A better economic status leads to an improved lifestyle and nutrition, which in turn reduces the incidence of menstrual disorders [50,55]. The present study found a significant inverse relationship between economic status (determined by floor area occupied by the family, type of family residence and monthly family income) and the incidence of menstrual disorders. In other words, individuals with a higher economic status are less likely to develop menstrual disorders. Studies conducted by Fikree and Harlow were consistent with the present study [7,56]. In contrast, studies conducted by Shahbazian and Tak-Falah found no relationships between socioeconomic status and the incidence of menstrual disorders [57,58]. The disparity of results may be due to the differences in the subjects' age range and the small number of subjects that were economically well-off in the discussed studies.
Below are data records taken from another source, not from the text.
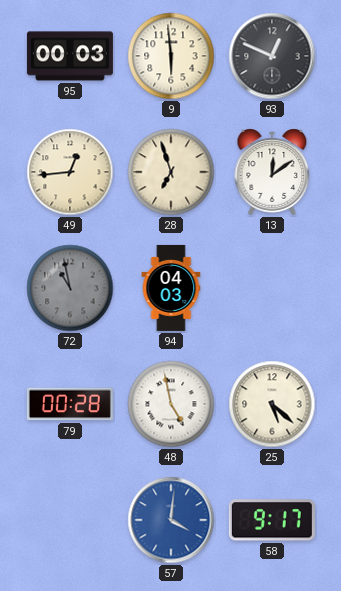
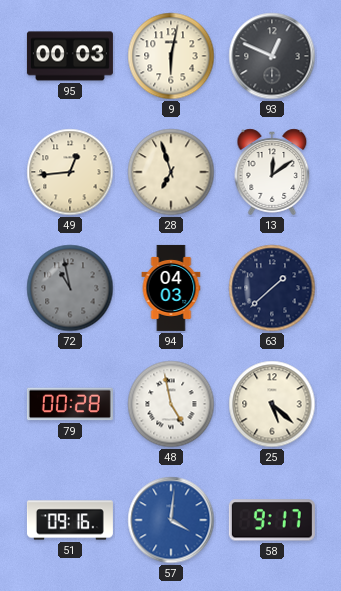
9: 5:59 -> 6:02
63: none -> 1:38
51: none -> 09:16
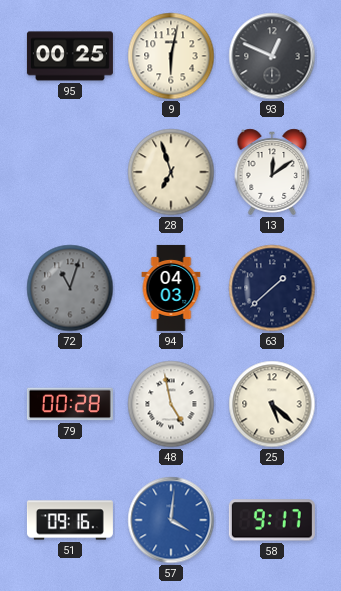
95: 00:03 -> 00:25
49: 12:44 -> none
72: 10:58 -> 11:03
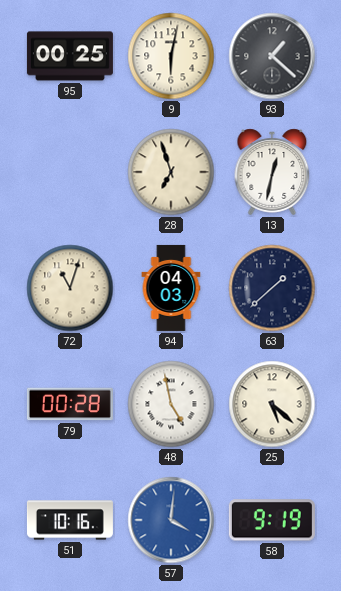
93: 12:49 -> 1:22
13: 12:09 -> 12:32
72 dial: grey -> cream
51: 09:16 -> 10:16
58: 9:17 -> 9:19
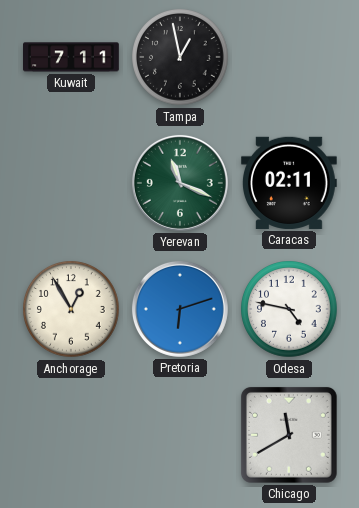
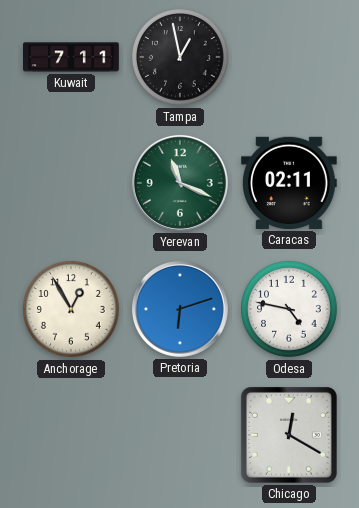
Chicago: 11:40 -> 12:20
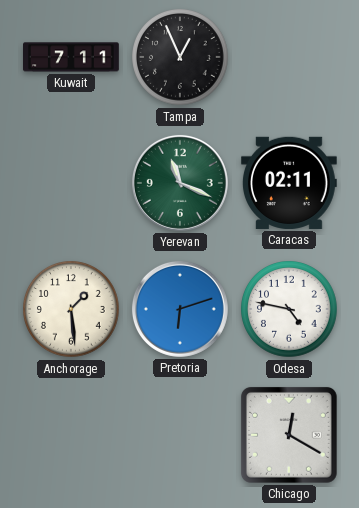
Tampa: 12:58 -> 12:56
Anchorage: 12:55 -> 1:29
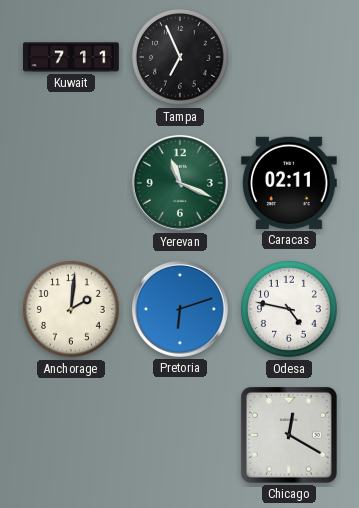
Tampa: 12:56 -> 6:56
Anchorage: 1:29 -> 2:01
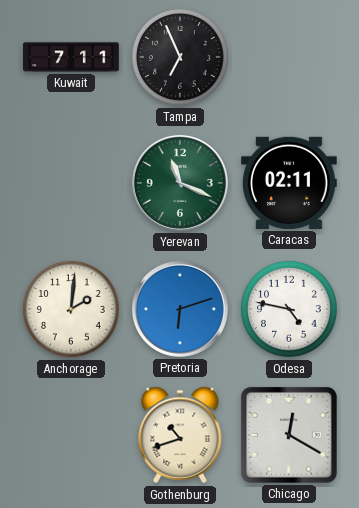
Gothenburg: none -> 10:42
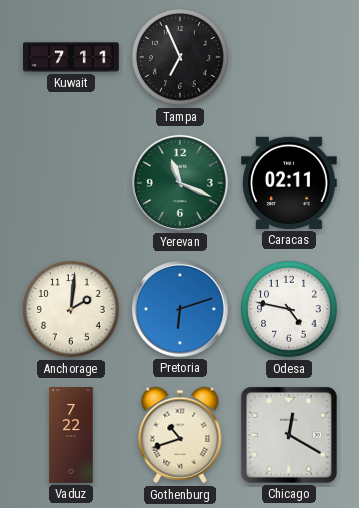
Vaduz: none -> 7:22
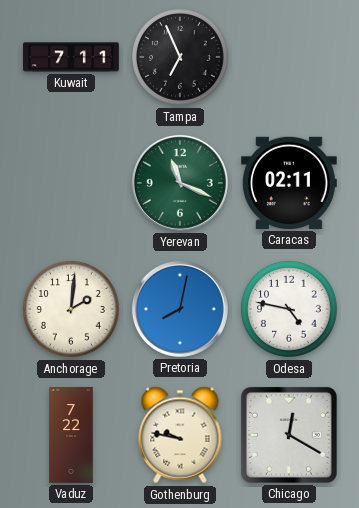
Pretoria: 6:12 -> 8:02
Gothenburg: 10:42 -> 9:47
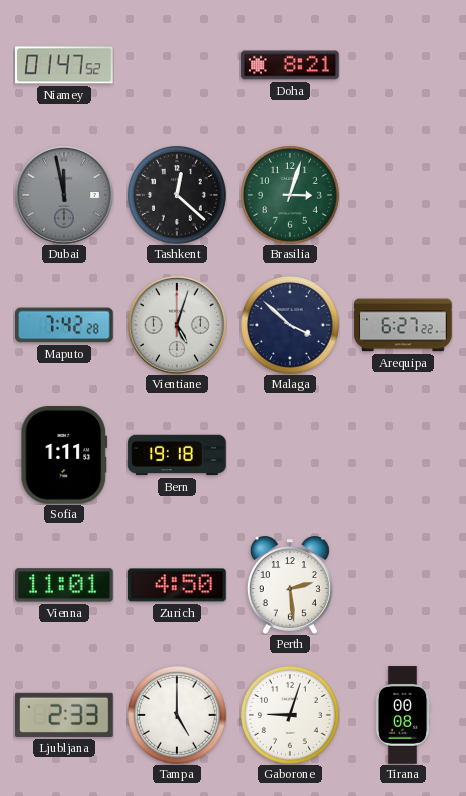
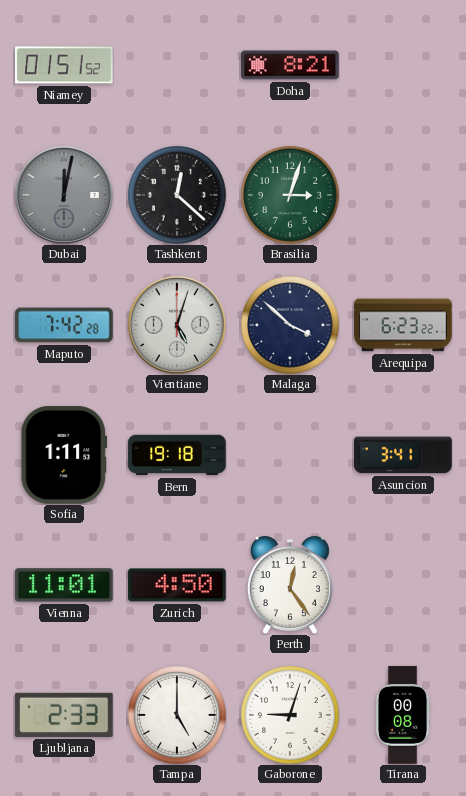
Niamey: 01:47 -> 01:51
Dubai: 11:58 -> 12:02
Arequipa: 6:27 -> 6:23
Asuncion: none -> 3:41
Perth: 2:29 -> 12:24
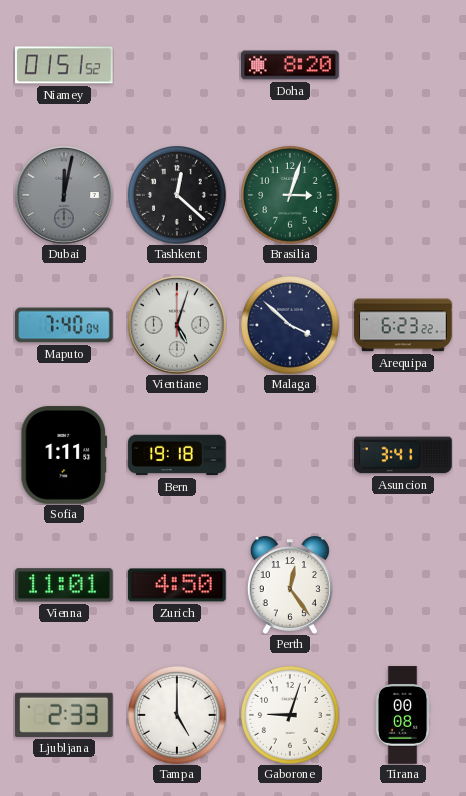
Doha: 8:21 -> 8:20
Maputo: 7:42 -> 7:40
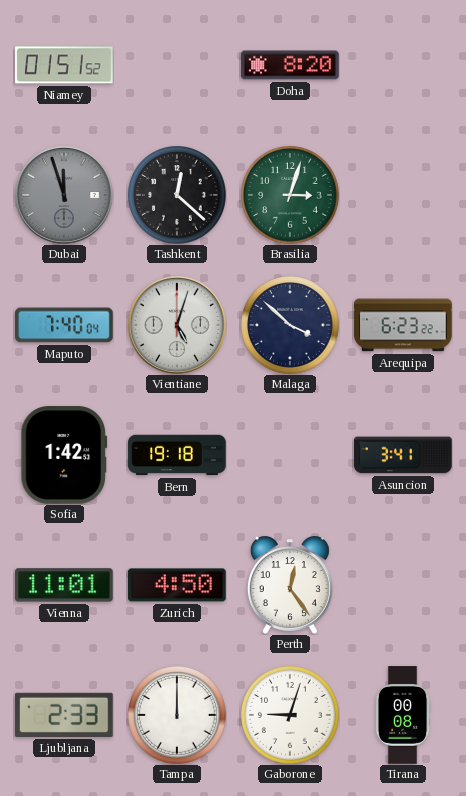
Dubai: 12:02 -> 11:57
Sofia: 1:11 -> 1:42
Tampa: 5:00 -> 12:00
The main points of strength for the present study include the novelty of its subject, its use of census sampling, its assessment of a large number of factors interfering in the incidence of menstrual disorders and its use of the longitudinal method of research. The limitations of the study include its collection of data through questionnaires, which may have restricted the students' full disclosure of their mental problems, smoking, history of pregnancy and abortion and history of taking various medications such as OCPs. We suggest a long term follow up study to determine whether the impact of the anxiety would have long term effect in these women in their general health or is this only a transit, short term effect, in future studies.


Conclusion

The results obtained indicate that test anxiety, academic level, academic term, ethnicity, economic status, history of taking OCPs, history of taking medications affecting menstruation and history of mental illness and depression are related the incidence of menstrual disorders in the first and second cycles following the exam period. Among these factors, test anxiety appears to be the one that can be effectively manipulated before and during the exam period through encouraging physical activities, teaching anxiety reducing techniques and coping mechanisms, increasing the students' concentration and implementing different strategies, which then leads to a reduced incidence of menstrual disorders among students.


Conflicts of Interest

The authors report no declaration of Interests.


Acknowledgements

The present article is the result of a research project approved by the Research Council of Arak University of Medical Sciences in 2013 (No. 921). The authors wish to express their gratitude to all the participating students and the Research Deputy of the university.